The Quickening…

The problem with having bought a house at the height of the real estate boom in 2007 while also being responsible enough to keep up with all the necessary payments is that you’re metric shit loads of cash underwater on the mortgage and no self-respecting bank wants to refinance a loan for a mortgagee who’s not teetering on the brink of foreclosure or bankruptcy. In other words, you have to be the proud owner of a “troubled asset” to qualify for many of the refinance options available. Alternately for a standard refinance through most conventional avenues, you’ve got to owe less than 80% of the value of the property. Without delving too deeply into my finances, I’ll go ahead quickenand say I owe way, way more than 80% of the home’s current market value. Because I played by the rules of the game, didn’t skip payments, and avoided becoming a general deadbeat, my options had mostly winnowed down to one: Sit down, shut up, and take it like a man.

While sitting at home on a snowy weekday, I saw a commercial for Quicken’s brand of mortgages. I don’t remember what I was trying to avoid doing, but whatever it was made spending time on the phone with another bank that was probably going to tell me no seem like a good idea by comparison. Surprisingly, a couple of phone calls, a few emails, and a dozen uploaded documents later, I’d locked in a rate and was preliminary approval on a refinance that decreased the life of the loan and lowered by interest rate (and monthly payment) significantly.

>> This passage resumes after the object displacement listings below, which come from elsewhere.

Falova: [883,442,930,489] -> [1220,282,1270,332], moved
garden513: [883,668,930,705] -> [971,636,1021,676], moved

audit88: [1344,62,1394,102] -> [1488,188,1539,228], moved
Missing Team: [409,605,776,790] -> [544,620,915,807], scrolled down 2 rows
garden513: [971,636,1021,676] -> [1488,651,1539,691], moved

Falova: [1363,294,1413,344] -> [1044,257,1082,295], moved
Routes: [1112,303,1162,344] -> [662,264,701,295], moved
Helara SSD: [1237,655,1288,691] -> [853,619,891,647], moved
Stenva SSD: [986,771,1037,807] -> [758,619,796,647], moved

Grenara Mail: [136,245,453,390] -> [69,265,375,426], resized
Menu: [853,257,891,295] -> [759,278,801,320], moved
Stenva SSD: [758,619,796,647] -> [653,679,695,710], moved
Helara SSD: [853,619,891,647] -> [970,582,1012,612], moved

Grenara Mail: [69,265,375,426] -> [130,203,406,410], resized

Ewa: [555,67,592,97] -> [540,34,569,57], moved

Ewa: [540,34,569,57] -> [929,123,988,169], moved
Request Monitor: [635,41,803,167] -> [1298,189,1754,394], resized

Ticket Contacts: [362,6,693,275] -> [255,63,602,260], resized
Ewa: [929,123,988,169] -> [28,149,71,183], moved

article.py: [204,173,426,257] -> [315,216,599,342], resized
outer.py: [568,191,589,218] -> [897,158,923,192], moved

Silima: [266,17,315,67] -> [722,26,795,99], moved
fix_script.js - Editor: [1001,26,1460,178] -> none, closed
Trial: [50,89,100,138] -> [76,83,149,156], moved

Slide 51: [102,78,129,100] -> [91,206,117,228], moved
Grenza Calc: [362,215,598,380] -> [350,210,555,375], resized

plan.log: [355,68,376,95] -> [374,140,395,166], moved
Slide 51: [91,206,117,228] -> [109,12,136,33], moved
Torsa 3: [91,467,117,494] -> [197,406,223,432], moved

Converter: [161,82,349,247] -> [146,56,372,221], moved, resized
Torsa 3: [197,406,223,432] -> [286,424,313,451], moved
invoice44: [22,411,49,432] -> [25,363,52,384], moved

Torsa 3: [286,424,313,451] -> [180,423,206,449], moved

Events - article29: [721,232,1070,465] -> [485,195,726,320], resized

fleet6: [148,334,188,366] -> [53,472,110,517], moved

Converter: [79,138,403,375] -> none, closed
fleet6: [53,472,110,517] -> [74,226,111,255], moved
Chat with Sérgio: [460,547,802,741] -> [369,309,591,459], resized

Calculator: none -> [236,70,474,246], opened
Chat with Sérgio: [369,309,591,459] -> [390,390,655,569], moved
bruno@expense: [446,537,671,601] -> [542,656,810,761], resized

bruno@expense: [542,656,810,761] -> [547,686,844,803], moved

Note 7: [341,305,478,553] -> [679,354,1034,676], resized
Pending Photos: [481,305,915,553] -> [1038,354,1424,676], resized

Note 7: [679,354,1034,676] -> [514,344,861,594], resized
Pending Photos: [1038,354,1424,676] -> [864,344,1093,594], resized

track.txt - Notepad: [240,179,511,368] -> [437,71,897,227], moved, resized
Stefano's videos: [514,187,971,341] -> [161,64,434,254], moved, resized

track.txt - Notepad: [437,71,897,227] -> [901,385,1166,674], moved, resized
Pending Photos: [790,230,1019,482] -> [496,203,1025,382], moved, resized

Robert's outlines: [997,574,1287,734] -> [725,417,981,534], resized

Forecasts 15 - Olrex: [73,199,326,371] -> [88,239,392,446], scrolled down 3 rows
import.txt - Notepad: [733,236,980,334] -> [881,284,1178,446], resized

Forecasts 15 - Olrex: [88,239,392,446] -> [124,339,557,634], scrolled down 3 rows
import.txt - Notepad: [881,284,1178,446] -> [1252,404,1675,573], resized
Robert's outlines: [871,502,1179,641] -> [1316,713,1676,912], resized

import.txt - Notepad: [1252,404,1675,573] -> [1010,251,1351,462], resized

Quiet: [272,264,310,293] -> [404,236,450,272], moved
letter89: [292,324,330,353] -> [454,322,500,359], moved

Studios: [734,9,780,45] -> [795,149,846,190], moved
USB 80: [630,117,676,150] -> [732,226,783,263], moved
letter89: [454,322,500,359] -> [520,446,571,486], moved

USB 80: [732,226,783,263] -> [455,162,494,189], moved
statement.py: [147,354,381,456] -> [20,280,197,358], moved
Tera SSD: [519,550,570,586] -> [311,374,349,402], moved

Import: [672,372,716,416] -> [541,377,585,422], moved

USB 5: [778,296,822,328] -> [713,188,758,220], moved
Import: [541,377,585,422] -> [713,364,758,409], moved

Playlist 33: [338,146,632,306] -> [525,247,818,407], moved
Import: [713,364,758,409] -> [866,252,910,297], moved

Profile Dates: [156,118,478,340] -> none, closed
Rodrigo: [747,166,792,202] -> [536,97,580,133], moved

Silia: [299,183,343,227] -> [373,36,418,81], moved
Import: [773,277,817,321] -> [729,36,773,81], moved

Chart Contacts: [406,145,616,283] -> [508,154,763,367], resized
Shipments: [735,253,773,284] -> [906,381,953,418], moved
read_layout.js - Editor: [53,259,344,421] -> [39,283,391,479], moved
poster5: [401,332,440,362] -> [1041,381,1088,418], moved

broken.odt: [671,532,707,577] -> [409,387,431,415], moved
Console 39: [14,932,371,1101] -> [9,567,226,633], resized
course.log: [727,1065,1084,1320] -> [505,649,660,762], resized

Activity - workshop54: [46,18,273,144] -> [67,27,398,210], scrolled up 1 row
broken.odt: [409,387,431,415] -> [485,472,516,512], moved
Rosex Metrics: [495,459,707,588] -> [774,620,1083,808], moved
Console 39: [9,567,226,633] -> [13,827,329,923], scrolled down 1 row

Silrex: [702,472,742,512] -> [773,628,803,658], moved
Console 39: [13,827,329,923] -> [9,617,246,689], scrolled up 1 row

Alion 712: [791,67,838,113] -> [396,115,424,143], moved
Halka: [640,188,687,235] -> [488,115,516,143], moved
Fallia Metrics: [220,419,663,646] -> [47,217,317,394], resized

The whole process went from first contact to closing in just a hair over 30 days. That’s not bad for something any number of the large national lenders told me simply couldn’t be done. I’m not getting a dime for shilling for Quicken Loans based in this post. I’m doing it because I had a first class experience with them and realize that some of you might just be in the same boat I was. If that’s you, it’s well worth your time to give them a call and see if they can work some financial black magic for you too.

Gone secesh…

I hesitate to say the idea of Western Maryland seceding from the rest of the state has started to gain traction, but it has recently garnered some interest from at least one of the local Baltimore newscasts. I’m a contrarian by nature and generally tend to come reverse2down on the side of rebels, troublemakers, and malcontents, but on the issue of a free and independent Western Maryland, I’m not sure the concept is fully baked.

The idea of a small, less obtrusive government sounds delightful (and in line with my own general beliefs about the just and proper role of the state), but there are issues no one is discussing. They’re the issues of how such a new state would raise revenue and on what its economy would be based. Maryland writ large has tax money flowing from the defense industry and federal government, the Port of Baltimore, financial services, and yes, agriculture, aquaculture, and a host of other large and small businesses. I have to ask what are the equivalent economic drivers to make Western Maryland viable as an independent state? Tourism, agriculture, and scenic beauty aren’t going to get the job done by themselves. Ask Allegany County how well the “tourism gambit” has worked out for them over the last 30 years.

The state has an obligation to provide a host of public services – police, education, infrastructure, protection of natural resources, to name a handful. Until those who seek to cleave off the western five counties of the state present a clear plan for how they will govern rather than simply offer the complaint that “Annapolis doesn’t listen to us,” I can’t even consider the idea, let alone endorse it.

But despite my misgivings about this plan, it comes down to this: Even when the fortunes of work and responsibilities led me far afield, I’ve always considered myself a Marylander, a loyal son of the Old Line State. I’ve risen and slept my entire life under the quartered banner of Calvert and Crossland. I’ve been duly awed by the majesty of the old Wye Oak and rightly impressed by the tenacity of the St. Mary’s settlers who carved their colony out of Maryland’s primeval wilderness on the lower shores of the Chesapeake. Anyone who wants to throw that legacy over the side will need to make an awfully compelling argument for why 382 years of history should be turned on its ear.

To my brethren in Western Maryland, all I can say is we hear your cry on the Eastern Shore. They hear it in southern Maryland too. Annapolis no more listens to us than it does to you… but I can’t quite bring myself around to thinking the best we can do is slice off the three corners of the state and leave them to their own devices. Would it not better serve us all to unite the three rural sections of this state against the middle rather than continuing to let the middle play us off one against the other?

As for me, I’d rather go down fighting under the cross bottony than have the colors of any other state, old or new, raised above my head.